Several counties in southern California are also facing shortages of resources for COVID-19 patients. Like his Republican counterparts, Democratic Governor Gavin Newsom is putting into place half measures, closing some businesses and issuing a statewide mask mandate. Cases in the state of Washington are also on the rise. Since the middle of June, Washington has seen more than 700 new cases each day.
The pandemic’s impact would be multiplied many times over if states go ahead with plans to reopen public school systems in August and September, bringing 50 million children into an environment where they will be unable to social distance and otherwise protect themselves from infection, which will spread to teachers and other school staff, and will go home to parents, grandparents and other caregivers.
President Trump has threatened to cut funding from schools if they don't open. Asked by the press about his response to an Arizona teacher who contracted COVID-19 at a summer school and died, Trump seemed to feel nothing, and reiterated his demand that all schools reopen for five-day, in-person instruction. This is demanded by corporate America, in order to push through the back-to-work drive against the resistance of the working class.
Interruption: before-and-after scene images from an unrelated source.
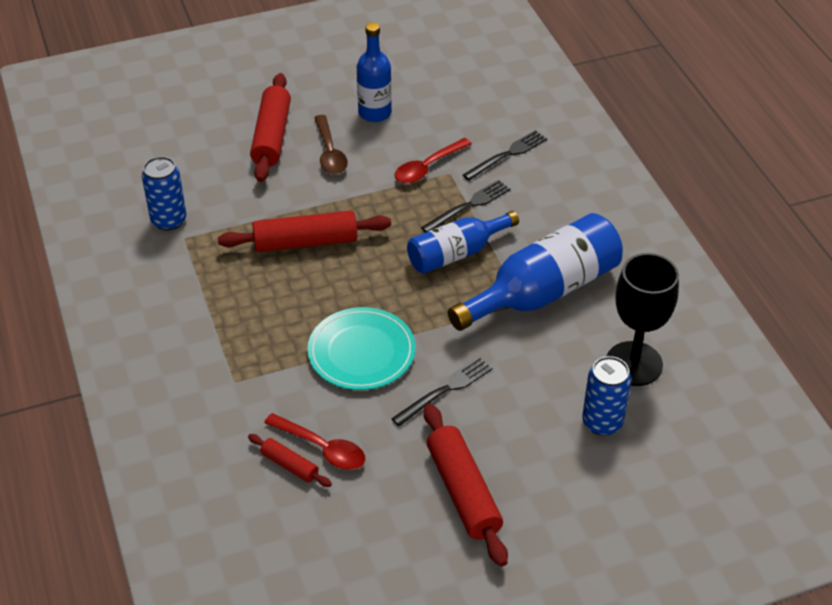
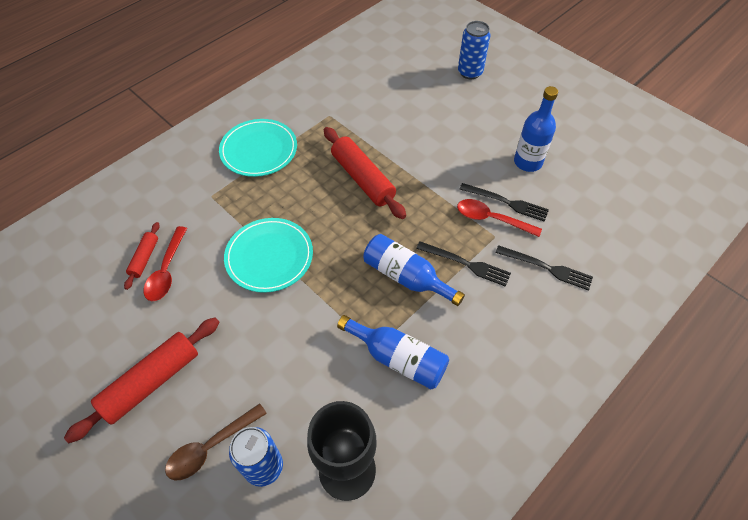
camera: 65 degrees right, 10 degrees up
(169, 220) = (341, 101): blue can -> blue can (470, 72)
(192, 317) = (259, 150): none -> turquoise plate
(272, 136) = (457, 116): red rolling pin -> none
(329, 152) = (464, 154): brown spoon -> brown spoon (211, 447)
(445, 390) = (253, 327): black fork -> black fork (506, 202)
(543, 291) = (398, 358): blue bottle -> blue bottle, size x0.64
The Democrats seek to profit politically from Trump’s obvious indifference to sickness and death, as well as the sheer incompetence of the White House response, but they represent the same class interests. No prominent Democrat is calling for a second national lockdown to stop the virus transmission and use the opportunity to begin the implementation of a broad public health initiative that would include mass testing, contact tracing and isolation of those who test positive.
According to a Reuters/Ipsos opinion poll, only one in four Americans believes it would be safe to reopen schools this fall, while more than half felt such a move would be dangerous. Forty percent of parents polled said they would probably keep their children home if classes are back in session.
At Monday's World Health Organization briefing, Dr. Mike Ryan replied as follows to a question on school openings, in words that apply most directly to the United States: “The problem we have in some countries right now is that it is very difficult to determine the safety of any environment because there is just so much transmission going on that all potential environments that people mix are essentially problematic … There are real issues in how schools can be reopened safely, but the best and safest way to reopen schools is in the context of low community transmission that has been effectively suppressed by a broad-based comprehensive strategy … Schools are a hugely important part of this. They are a hugely important part of our social, educational architecture. They are the baseline of our civilization, but we can't turn schools into yet another political football in this game.”